SUPPLIED PASSAGE →
··········

SMEs must get to grips with swings in sterling to safeguard their future
Without sounding too alarmist, many Irish SMEs are leaving themselves exposed to fluctuations in Sterling as the currency plummets in value, which could have the potential to wipe-out profits for many exporting SMEs.
With sterling to drop to 90 pence by December, we are advising Irish business who trade with the UK to move now to hedge against sterling, in order to protect their already significantly impacted profit margin - and there are three primary options available to Irish businesses to protect against currency fluctuations.
Only 12 months ago your euro would have bought you 70 pence. Post-Brexit, and the subsequent 21pc drop in the value of the pound, it is now heading for 90 pence. Irish businesses importing from the UK are likely to welcome a sharp drop in the price of imports from the UK. But Irish exporters are left having to consider 'hedging strategies' to guard against a likely further decline in the pound.
It's very important to consider where sterling is headed and what exactly that means for your margins. With many businesses working off a profit margin of 10pc-15pc, a 20pc-plus fall in price could push some into the red - thus threatening their viability and many jobs.
Reports from the UK earlier this year suggested 80pc of larger corporates have hedged against sterling exposure, but only 22pc of UK SMEs have - anecdotal evidence suggests to us that less than half that number of Irish businesses have taken steps to protect themselves.
What's the short-term future of the pound?
Markets are currently pricing sterling to drop to an expected 90 pence, and possibly even parity, by the end of 2016. A potential further decline of close to 20pc is also being considered. In recent weeks, Bank of England board member Ian McCafferty suggested that further rate reductions and additional QE purchases may be required if the UK economy shows further signs of a slowdown. One of the first things a business should do if they are sourcing from the UK is to contact suppliers and lock in pricing. With sterling weakening, UK suppliers will look to pass on price rises to Irish buyers as the cost of their own source of materials increase.
A weak pound - what does it mean for Irish business?
At this stage all businesses adversely affected by sterling weakness should be seriously investigating how to protect themselves against further fluctuation.
Even businesses that buy in sterling would be strongly advised to hedge against at least a portion of their exposure.
What options are available?
We would advise Irish businesses that trade with the UK to consider three options that could allow them to protect them from currency fluctuations:
1 Flexible Spot Facility
Similar to a forward contract, a Flexible Spot simply allows you to guarantee today's exchange rates for future currency exchange for a period of typically six to 12 months. Businesses may take the view that it is best to lock in today's exchange rates for a period, ie up to 12 months. This way you guard against fluctuation affecting your margins and know today what sterling is going to cost to convert in advance.

··········

INFORMATION →
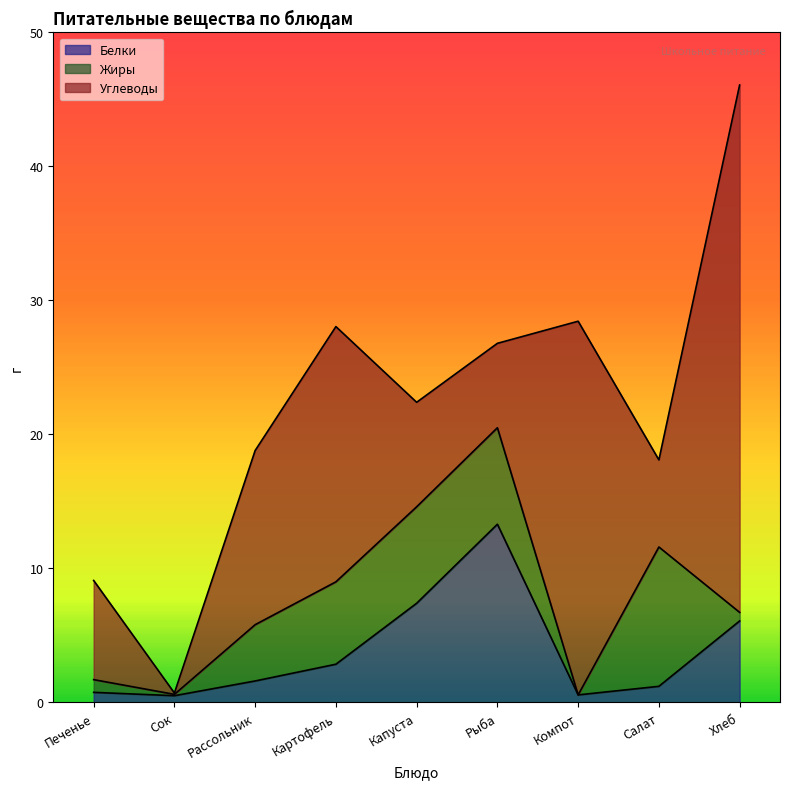

What is the label of the 7th point from the right?

Рассольник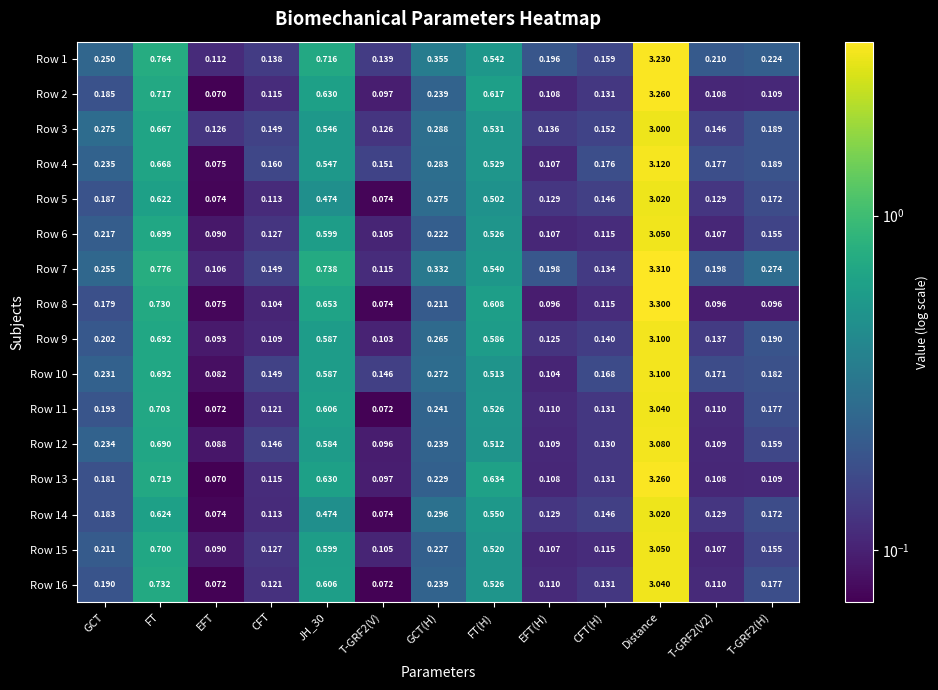

Is the value of Row 7 at GCT greater than the value of Row 3 at T-GRF2(V)?

Yes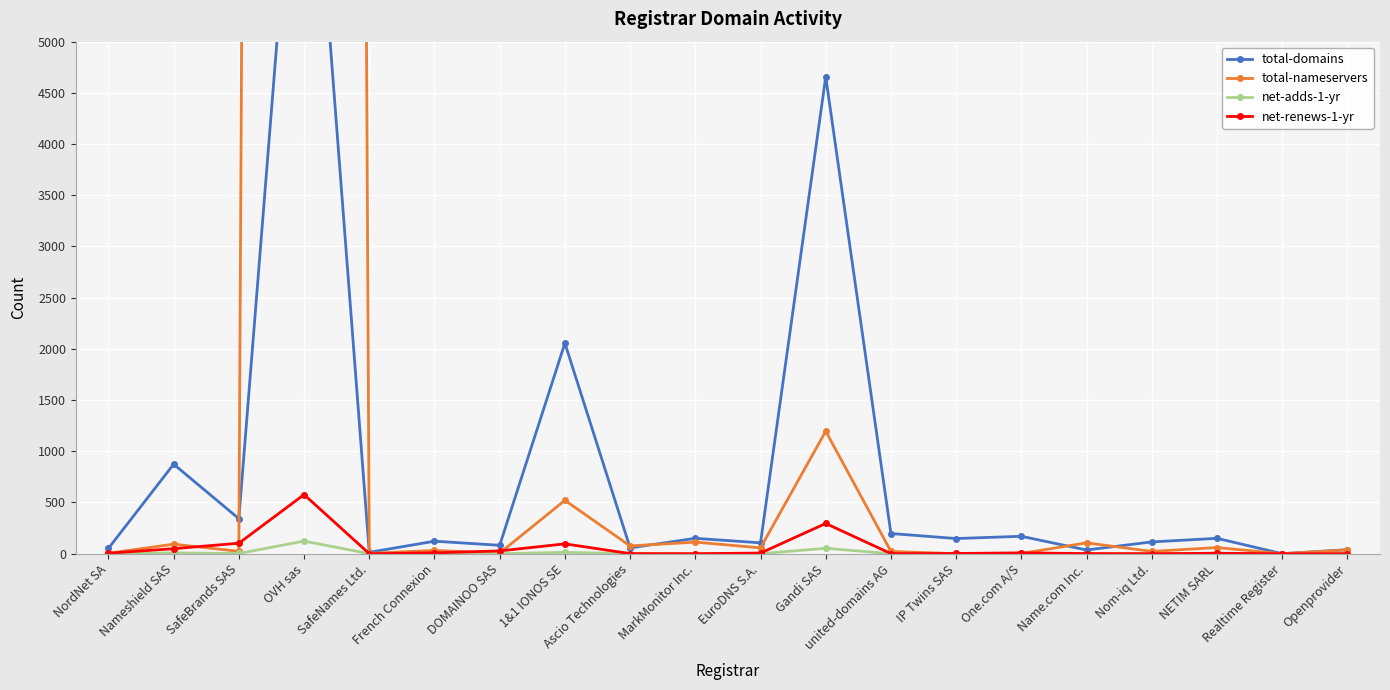

At which category is the sum across all series the highest?

OVH sas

··········

ACTIVITY → Transcribe the stretch of the sterling article above from "It's very important" through "to protect themselves.".

RESULT →
It's very important to consider where sterling is headed and what exactly that means for your margins. With many businesses working off a profit margin of 10pc-15pc, a 20pc-plus fall in price could push some into the red - thus threatening their viability and many jobs.
Reports from the UK earlier this year suggested 80pc of larger corporates have hedged against sterling exposure, but only 22pc of UK SMEs have - anecdotal evidence suggests to us that less than half that number of Irish businesses have taken steps to protect themselves.